Secção de texto:
-------

02/06/2009

Uma ida a Madrid


Como já referi noutro post, por motivos de saúde tive que ir tratar-me a Madrid. Durante um mês andei a caminhar para aquela cidade e, por fim, cheguei mesmo a lá passar uma semana.
Já conhecia Madrid. Por cómico que pareça conhecia melhor Madrid entre os meus 8 e 10 anos, com vários regressos na adolescência, do que posteriormente, durante a vida adulta. Pois quando ia a Madrid era sempre de passagem, um pouco a correr.
E porquê? Por um lado os meus pais gostavam de viajar e por outro, a vida em Espanha, naquela época, era muito mais barata do que em Portugal. No início dos anos 50 do século passado, com a peseta a 70 centavos e depois a 50, a classe média baixa podia dar-se a luxos que em Portugal não podia usufruir. Por isso, naqueles anos juvenis, todos os Verões, ia dar uma volta por Espanha, que começava ou terminava invariavelmente em Madrid. Instalava-me com os meus pais num hotel existente na denominada, na altura, Calle José António Primo de Rivera (antigo chefe da Falange e que foi morto no início da Guerra Civil), mas que os espanhóis nunca deixaram de chamar Gran Vía.

-------

Dados fornecidos:
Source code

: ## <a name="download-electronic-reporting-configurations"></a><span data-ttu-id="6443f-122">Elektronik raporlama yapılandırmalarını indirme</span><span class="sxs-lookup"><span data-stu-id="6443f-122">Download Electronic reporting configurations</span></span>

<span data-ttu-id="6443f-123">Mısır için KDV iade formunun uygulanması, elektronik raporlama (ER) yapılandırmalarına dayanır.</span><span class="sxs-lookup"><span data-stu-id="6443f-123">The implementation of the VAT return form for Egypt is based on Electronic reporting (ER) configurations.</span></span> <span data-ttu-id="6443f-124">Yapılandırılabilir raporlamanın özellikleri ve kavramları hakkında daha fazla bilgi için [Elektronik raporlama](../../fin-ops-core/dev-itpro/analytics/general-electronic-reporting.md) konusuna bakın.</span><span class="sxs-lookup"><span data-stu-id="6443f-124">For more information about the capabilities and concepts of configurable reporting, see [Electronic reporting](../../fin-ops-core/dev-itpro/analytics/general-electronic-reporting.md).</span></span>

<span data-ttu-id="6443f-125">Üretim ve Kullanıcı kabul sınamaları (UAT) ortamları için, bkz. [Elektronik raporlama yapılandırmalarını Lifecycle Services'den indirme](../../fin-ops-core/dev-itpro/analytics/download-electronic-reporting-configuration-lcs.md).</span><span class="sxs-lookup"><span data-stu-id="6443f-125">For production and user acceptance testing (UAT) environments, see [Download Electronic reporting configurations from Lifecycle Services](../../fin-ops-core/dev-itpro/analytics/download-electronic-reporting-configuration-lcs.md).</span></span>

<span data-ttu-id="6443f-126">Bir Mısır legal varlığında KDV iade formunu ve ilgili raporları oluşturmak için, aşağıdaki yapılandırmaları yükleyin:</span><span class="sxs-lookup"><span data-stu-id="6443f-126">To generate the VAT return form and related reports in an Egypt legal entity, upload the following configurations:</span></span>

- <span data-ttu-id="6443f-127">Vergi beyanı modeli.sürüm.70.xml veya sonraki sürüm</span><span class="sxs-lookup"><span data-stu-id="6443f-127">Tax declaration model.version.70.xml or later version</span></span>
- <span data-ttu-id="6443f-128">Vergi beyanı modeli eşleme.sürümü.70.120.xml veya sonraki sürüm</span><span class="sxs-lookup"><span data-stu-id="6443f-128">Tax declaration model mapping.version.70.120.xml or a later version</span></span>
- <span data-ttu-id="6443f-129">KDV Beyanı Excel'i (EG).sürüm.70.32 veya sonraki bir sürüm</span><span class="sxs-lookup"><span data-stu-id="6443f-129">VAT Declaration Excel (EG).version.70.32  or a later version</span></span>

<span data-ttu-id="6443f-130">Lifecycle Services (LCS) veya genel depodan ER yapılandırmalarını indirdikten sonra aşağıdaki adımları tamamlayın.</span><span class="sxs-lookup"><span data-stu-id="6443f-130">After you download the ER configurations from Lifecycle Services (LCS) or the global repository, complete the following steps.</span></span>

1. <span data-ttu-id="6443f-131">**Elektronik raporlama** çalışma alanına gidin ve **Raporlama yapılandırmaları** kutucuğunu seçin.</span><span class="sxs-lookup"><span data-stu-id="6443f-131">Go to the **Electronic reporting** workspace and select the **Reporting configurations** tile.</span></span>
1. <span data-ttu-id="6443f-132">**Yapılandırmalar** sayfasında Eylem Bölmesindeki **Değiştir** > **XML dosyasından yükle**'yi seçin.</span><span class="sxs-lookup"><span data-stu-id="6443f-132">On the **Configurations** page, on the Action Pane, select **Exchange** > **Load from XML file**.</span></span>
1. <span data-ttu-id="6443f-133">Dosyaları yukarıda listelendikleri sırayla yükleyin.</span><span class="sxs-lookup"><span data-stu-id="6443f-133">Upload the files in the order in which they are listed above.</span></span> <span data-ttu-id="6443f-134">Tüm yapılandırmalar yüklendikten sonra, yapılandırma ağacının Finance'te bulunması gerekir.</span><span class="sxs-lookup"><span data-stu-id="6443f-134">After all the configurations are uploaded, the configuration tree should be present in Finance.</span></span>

-------

As suas tarefas:
1. Transcreva o trecho do relato sobre a ida a Madrid desde "Já conhecia Madrid." até "pouco a correr.", inclusive.
2. Responda às seguintes perguntas com base no relato sobre a ida a Madrid:
(a) Quanto tempo durou, por fim, a estadia em Madrid?
(b) Entre que idades se conhecia melhor Madrid?
(c) Que nome os espanhóis nunca deixaram de dar à Calle José António Primo de Rivera?
3. Prossiga a redação do relato sobre a ida a Madrid a partir da última frase apresentada.

Respostas do exercício:
1.
Já conhecia Madrid. Por cómico que pareça conhecia melhor Madrid entre os meus 8 e 10 anos, com vários regressos na adolescência, do que posteriormente, durante a vida adulta. Pois quando ia a Madrid era sempre de passagem, um pouco a correr.

2.
(a) Uma semana.
(b) Entre os 8 e os 10 anos.
(c) Gran Vía.

3.
Nessa época, para quem a viveu, um hotel tinha pensão completa, almoçava-se e jantava-se no mesmo. Um miúdo da minha idade era incapaz de gostar daqueles pratos, pouco abundantes em conduto, onde uma posta de peixe frito vinha acompanhada de uma folha de alface e, vá lá, de alguma rodela de tomate. No entanto, deliciava-me, porque era diferente do que estava habituado, a substituição da sopa pelos hors-d’oeuvre, que eram um pouco uma introdução ao que mais tarde vim a conhecer e a apreciar, as tapas espanholas.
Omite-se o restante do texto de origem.